Given passage
====================
# H4H - accomm



## Hobbit (Oct 2, 2013)

... so, of those travelling, who's staying where? Chance for a curry and a beer the night before/after.

Holiday Inn, Guildford. (me)
Holiday Inn, Guildford, (Fish)


----------



## Fish (Oct 2, 2013)

Hobbit said:



			... so, of those travelling, who's staying where? Chance for a curry and a beer the night before/after.

Holiday Inn, Guildford. (me)
Holiday Inn, Guildford, (Fish)
		
Click to expand...

I'm not getting too messy the night before, your not going to knobble the champ that way :smirk:


----------



## HotDogAssassin (Oct 2, 2013)

I'm staying at the Premier Inn Woking West on the Monday night.


----------



## Smiffy (Oct 2, 2013)

I'm staying at a knocking shop on Sunday night. 
I hope I'm not too knackered on Monday morning.


----------



## MKDave (Oct 2, 2013)

Lakeside International Hotel for me and pops

Let's............play.................darts!


----------



## Fish (Oct 2, 2013)

MKDave said:



			Lakeside International Hotel for me and pops

Let's............play.................darts!
		
Click to expand...

That's a bit far away isn't it? You've got to contend with the bridge and busy M25/M20/M26 intersections on a Monday morning!


----------



## Smiffy (Oct 2, 2013)

Fish said:



			You've got to contend with the bridge and busy M25/M20/M26 intersections on a Monday morning!
		
Click to expand...

A mere bagatelle when compared to the Gorse, Heather and Streams around West Hill


----------



## chrisd (Oct 2, 2013)

I might just leave Sunday evening and stay on the M26/25 overnight. its slow enough!


----------



## MKDave (Oct 2, 2013)

Fish said:



			That's a bit far away isn't it? You've got to contend with the bridge and busy M25/M20/M26 intersections on a Monday morning!
		
Click to expand...

Don't ask me, pops arranged it


----------



## fundy (Oct 2, 2013)

Fish said:



			That's a bit far away isn't it? You've got to contend with the bridge and busy M25/M20/M26 intersections on a Monday morning!
		
Click to expand...

Assume he means the one at Frimley Green, if so thats only 5 miles or so from West Hill


----------



## Linnets (Oct 2, 2013)

I'm staying at the Travelodge at Frimley the night of the 7th.


----------



## GB72 (Oct 2, 2013)

My original intention was to drive down on the morning to save some cash but that will mean leaving at 5.00 in the morning. Had a look at prices and the West Woking Premier Inn is only Â£29 for the night so may stay there.


----------



## Mav281 (Oct 2, 2013)

GB72 said:



			My original intention was to drive down on the morning to save some cash but that will mean leaving at 5.00 in the morning. Had a look at prices and the West Woking Premier Inn is only Â£29 for the night so may stay there.
		
Click to expand...

Looked at that as well - no rooms for Â£29.  Best price I could get was Â£68

Overnight stay on Cobham is only Â£34 which is reasonable.


----------



## Lincoln Quaker (Oct 2, 2013)
====================
Dataset records
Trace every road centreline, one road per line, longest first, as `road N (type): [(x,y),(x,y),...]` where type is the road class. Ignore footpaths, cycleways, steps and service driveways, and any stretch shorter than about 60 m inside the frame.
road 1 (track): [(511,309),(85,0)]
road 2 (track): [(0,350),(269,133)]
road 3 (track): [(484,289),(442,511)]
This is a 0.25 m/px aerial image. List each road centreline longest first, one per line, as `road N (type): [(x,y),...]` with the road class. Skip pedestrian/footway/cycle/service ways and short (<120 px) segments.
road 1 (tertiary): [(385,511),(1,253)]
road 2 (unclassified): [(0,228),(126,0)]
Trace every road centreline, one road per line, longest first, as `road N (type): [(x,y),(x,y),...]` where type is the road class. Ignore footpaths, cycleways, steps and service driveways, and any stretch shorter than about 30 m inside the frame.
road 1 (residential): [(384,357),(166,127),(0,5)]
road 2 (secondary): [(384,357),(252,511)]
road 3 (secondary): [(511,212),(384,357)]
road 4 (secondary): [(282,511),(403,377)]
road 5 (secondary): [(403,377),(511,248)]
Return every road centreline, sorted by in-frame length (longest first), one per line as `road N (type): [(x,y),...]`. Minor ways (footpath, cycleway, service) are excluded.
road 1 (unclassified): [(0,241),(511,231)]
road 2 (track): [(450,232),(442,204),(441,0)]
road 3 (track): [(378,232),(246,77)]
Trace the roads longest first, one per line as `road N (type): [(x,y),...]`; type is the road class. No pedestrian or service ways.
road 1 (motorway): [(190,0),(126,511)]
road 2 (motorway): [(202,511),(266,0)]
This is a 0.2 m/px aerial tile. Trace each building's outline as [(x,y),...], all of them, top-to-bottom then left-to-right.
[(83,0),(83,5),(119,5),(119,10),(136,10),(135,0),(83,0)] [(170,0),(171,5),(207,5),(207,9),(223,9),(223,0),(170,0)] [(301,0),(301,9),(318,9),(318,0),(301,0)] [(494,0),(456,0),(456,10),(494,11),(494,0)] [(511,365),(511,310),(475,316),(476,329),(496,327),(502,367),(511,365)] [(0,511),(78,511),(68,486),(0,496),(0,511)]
====================
Tasks
a - Write out the records from the line with "This is a 0.25" to the line with "road 2 (unclassified): [(0,228),(126,0)]", including both of those lines.
b - Extend the accommodation forum thread, picking up from its last line.
The accommodation forum thread and the records are unrelated to each other.

Exercise responses
a -
This is a 0.25 m/px aerial image. List each road centreline longest first, one per line, as `road N (type): [(x,y),...]` with the road class. Skip pedestrian/footway/cycle/service ways and short (<120 px) segments.
road 1 (tertiary): [(385,511),(1,253)]
road 2 (unclassified): [(0,228),(126,0)]

b -
Fish said:



			That's a bit far away isn't it? You've got to contend with the bridge and busy M25/M20/M26 intersections on a Monday morning!
		
Click to expand...

Its the one at Frimley Green, I stayed there a couple of times. Its not far from West Hill. Decent Chinese restaurant next door as well.


----------



## Fish (Oct 2, 2013)

Lincoln Quaker said:



			Its the one at Frimley Green, I stayed there a couple of times. Its not far from West Hill. Decent Chinese restaurant next door as well.
		
Click to expand...

Didn't know their was one that side, only visited the one on the north side. Makes more sense now.


----------



## fundy (Oct 2, 2013)

Im sure I must be typing in invisible ink lol


----------



## adiemel (Oct 2, 2013)

viscount17 and myself are booked into the premier inn at woking west on the sunday night. Know the plan was to get a curry on the sunday night and hopefully meet any others that were down there.


----------



## Khamelion (Oct 3, 2013)

Myself and Kraxx are at the Guildford Travelodge, seems like there are a few of us all pretty close to one another, does any one know of a decent pub where we could all meet and a good curry house that wecould go to?

Would be good to meet up with fellow forumers.


----------



## Hobbit (Oct 3, 2013)

Khamelion said:



			Myself and Kraxx are at the Guildford Travelodge, seems like there are a few of us all pretty close to one another, does any one know of a decent pub where we could all meet and a good curry house that wecould go to?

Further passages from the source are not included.